## [Exercise goal]
Please restate, word for word, the lines below that begin at the one with "128 182 67.12" and end at the one with "26 117 38.16". Leave out all other lines.

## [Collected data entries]
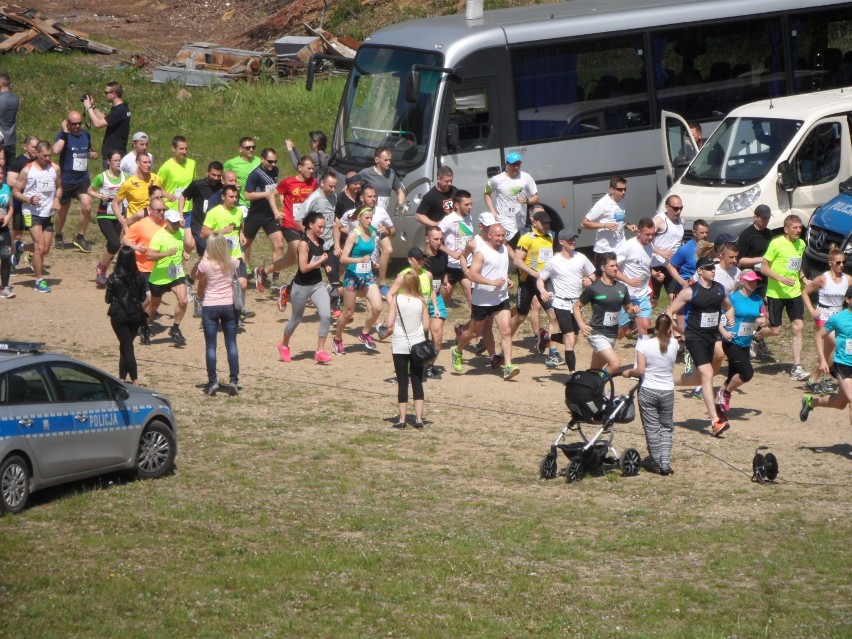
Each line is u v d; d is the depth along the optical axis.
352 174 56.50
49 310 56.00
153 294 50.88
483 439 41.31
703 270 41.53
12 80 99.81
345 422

==

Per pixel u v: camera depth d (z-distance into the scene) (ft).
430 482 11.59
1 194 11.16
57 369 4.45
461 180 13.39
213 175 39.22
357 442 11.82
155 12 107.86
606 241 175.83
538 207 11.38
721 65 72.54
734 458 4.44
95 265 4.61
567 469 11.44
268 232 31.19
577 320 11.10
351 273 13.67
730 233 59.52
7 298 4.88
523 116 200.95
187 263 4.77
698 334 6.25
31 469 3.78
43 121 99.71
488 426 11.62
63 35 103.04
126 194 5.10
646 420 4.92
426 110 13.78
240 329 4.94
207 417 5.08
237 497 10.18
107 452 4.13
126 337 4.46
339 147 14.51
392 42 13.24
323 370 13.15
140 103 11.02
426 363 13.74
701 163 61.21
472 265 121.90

==

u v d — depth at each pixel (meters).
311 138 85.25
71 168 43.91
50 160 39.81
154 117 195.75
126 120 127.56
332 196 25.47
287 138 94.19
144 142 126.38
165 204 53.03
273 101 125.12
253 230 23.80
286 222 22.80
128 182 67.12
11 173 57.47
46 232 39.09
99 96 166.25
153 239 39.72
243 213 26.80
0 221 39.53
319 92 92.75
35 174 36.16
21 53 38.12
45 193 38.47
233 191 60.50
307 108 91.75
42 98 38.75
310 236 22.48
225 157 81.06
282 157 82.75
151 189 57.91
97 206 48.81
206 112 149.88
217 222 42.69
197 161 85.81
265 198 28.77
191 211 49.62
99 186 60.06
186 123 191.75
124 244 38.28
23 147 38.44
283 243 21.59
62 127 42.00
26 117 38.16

## [Reply]
128 182 67.12
11 173 57.47
46 232 39.09
99 96 166.25
153 239 39.72
243 213 26.80
0 221 39.53
319 92 92.75
35 174 36.16
21 53 38.12
45 193 38.47
233 191 60.50
307 108 91.75
42 98 38.75
310 236 22.48
225 157 81.06
282 157 82.75
151 189 57.91
97 206 48.81
206 112 149.88
217 222 42.69
197 161 85.81
265 198 28.77
191 211 49.62
99 186 60.06
186 123 191.75
124 244 38.28
23 147 38.44
283 243 21.59
62 127 42.00
26 117 38.16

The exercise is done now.